Modulating role of RNA structure in alternative splicing of a critical exon in the spinal muscular atrophy genesNucleic Acids Research (2007)
Humans have two nearly identical copies of the survival motor neuron ( SMN ) gene, SMN1 and SMN2 . Homozygous loss of SMN1 causes spinal muscular atrophy (SMA). SMN2 is unable to prevent the disease due to skipping of exon 7. Using a systematic approach of in vivo selection, we have previously demonstrated that a weak 5′ splice site (ss) serves as the major cause of skipping of SMN2 exon 7. Here we show the inhibitory impact of RNA structure on the weak 5′ ss of exon 7. We call this structure terminal stem–loop 2 (TSL2).

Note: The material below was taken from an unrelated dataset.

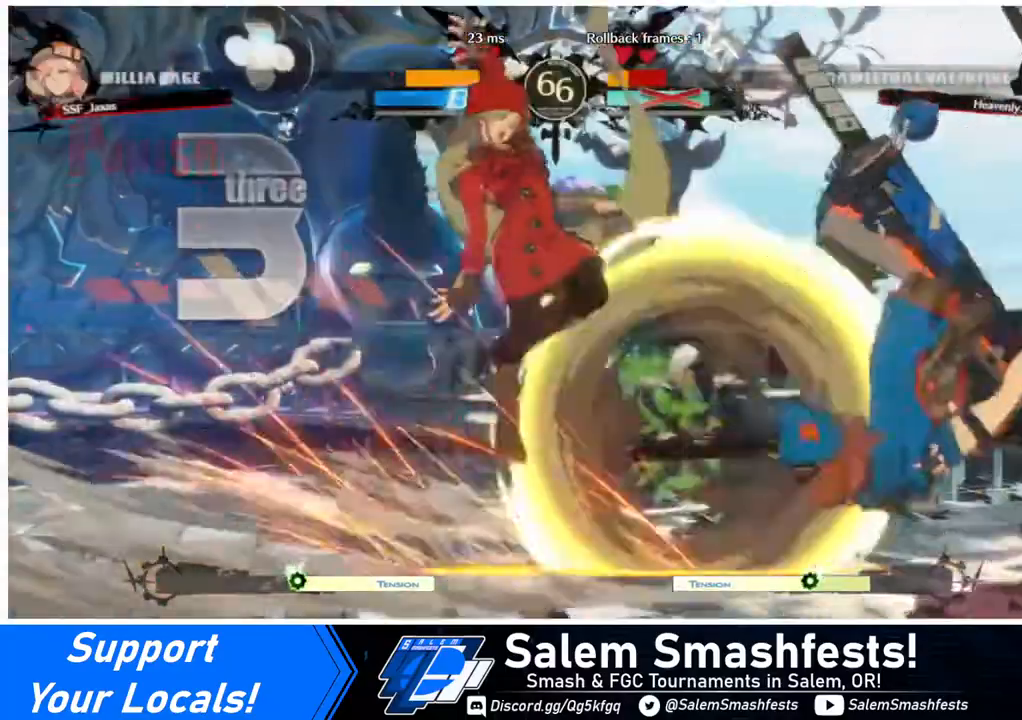
{"buttons": [], "events": [[240, "DPAD_DOWN", "down"], [320, "DPAD_DOWN", "up"], [320, "DPAD_RIGHT", "down"], [360, "DPAD_RIGHT", "up"]]}
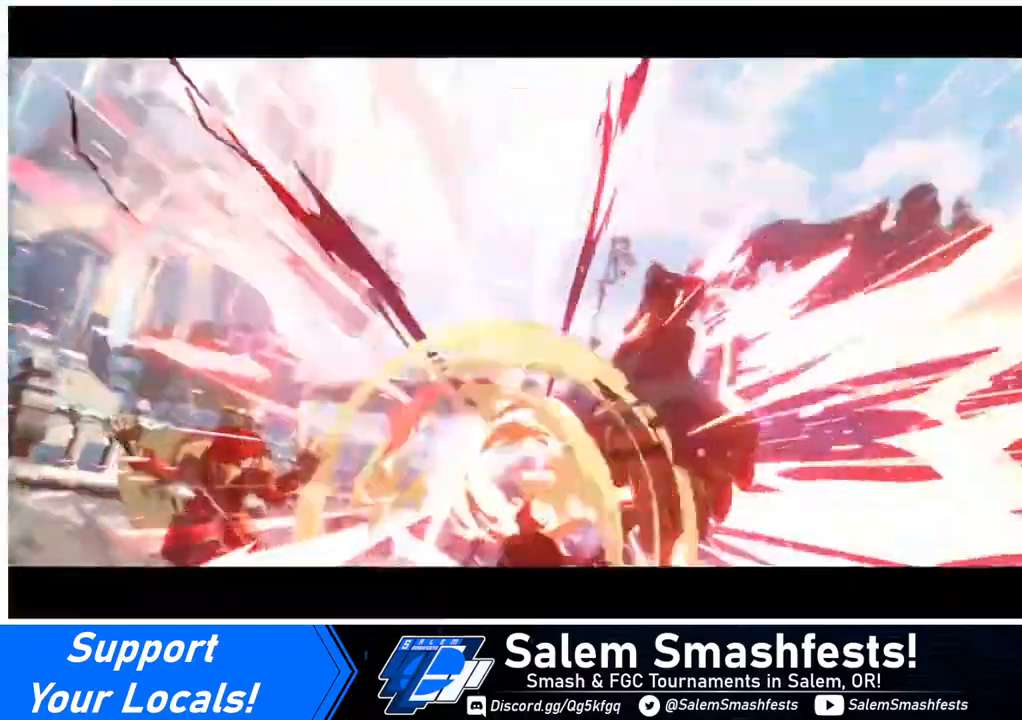
{"buttons": [], "events": []}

Confirming the inhibitory nature of TSL2, point mutations that destabilize TSL2 promote exon 7 inclusion in SMN2 , whereas strengthening of TSL2 promotes exon 7 skipping even in SMN1 . We also demonstrate that TSL2 negatively affects the recruitment of U1snRNP at the 5′ ss of exon 7. Using enzymatic structure probing, we confirm that the sequence at the junction of exon 7/intron 7 folds into TSL2 and show that mutations in TSL2 cause predicted structural changes in this region. Our findings reveal for the first time the critical role of RNA structure in regulation of alternative splicing of human SMN.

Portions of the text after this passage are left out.